Doctor Anisha Rai, head of the team that worked following the directives of artificial intelligence, has very clear ideas on this. She keeps insisting that YULYA gets the sole credit and she should get the Nobel. A position that put her at odds with her collaborators, to the point that several of them left her team. She even refused to go to Stockholm to receive the Nobel Prize on behalf of YULYA from the Queen of Sweden. “It's not my prize,” she says.
The increasingly important role of AI in medicine
AIs are now commonly used in medicine. They serve to predict the onset of diseases such as Alzheimer's, to formulate personalized treatment recommendations and to improve doctors' diagnostic capabilities. The use of AI in drug discovery is also not new. Way back in 2020, an algorithm developed at the Massachusetts Institute of Technology made headlines when he identified a new antibiotic. Nicknamed Halicina (after the name of the computer in the movie “2001: A Space Odyssey”), it proved effective against some resistant bacteria, but was limited in its reach. “The ancillary vulnerability makes halicin seem like a homeopathic treatment, like a placebo,” says a researcher at the Houssay Institute in Buenos Aires today.

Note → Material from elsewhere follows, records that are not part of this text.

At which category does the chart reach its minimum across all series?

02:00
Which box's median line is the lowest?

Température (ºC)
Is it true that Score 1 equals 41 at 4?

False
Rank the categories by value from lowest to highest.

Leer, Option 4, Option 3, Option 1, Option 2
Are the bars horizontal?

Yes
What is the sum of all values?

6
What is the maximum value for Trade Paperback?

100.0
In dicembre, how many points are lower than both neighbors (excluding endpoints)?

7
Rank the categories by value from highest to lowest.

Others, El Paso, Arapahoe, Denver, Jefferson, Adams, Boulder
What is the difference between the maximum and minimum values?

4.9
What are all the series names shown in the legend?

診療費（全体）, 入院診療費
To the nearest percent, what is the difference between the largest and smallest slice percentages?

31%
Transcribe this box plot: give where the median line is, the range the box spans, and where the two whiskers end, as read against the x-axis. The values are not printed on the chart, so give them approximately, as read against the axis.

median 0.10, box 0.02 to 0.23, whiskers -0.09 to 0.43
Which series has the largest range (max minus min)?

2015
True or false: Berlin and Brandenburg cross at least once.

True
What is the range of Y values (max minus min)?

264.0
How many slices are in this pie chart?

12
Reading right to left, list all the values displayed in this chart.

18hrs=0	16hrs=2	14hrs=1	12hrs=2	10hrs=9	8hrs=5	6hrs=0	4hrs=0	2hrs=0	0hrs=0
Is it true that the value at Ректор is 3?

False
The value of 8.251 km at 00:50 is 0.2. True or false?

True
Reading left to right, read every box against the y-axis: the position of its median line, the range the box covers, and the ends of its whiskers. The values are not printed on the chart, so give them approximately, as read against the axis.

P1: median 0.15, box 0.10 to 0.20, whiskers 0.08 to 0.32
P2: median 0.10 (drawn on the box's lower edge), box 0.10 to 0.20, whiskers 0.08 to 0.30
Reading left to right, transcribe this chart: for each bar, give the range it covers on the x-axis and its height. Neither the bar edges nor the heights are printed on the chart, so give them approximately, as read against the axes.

Despite this, the awarding of the Nobel Prize for the “discovery” of YULYA has angered those who see it as little more than a clever tool. “ YULYA is an AI capable of winning a Nobel. She is not the same as a normal artificial intelligence,” he says Hars Kritik of the European Robotics Institute in Prague. Even the best AI is only useful in specialized areas, where large amounts of data are associated with well-defined success metrics. Saying they can make discoveries, he says, is “flawed anthropomorphism.” But YULYA has gone beyond these areas, albeit fortuitously.
However, given the precedent, it is unlikely that YULYA will be the last AI to win a Nobel Prize.
Sources within the Nobel Foundation say similar nominations have been received for prizes in physics and chemistry. Artificial intelligence systems are now being used to search for new materials and chemical compounds suitable for use in batteries, solar panels and membranes. CO2 capture.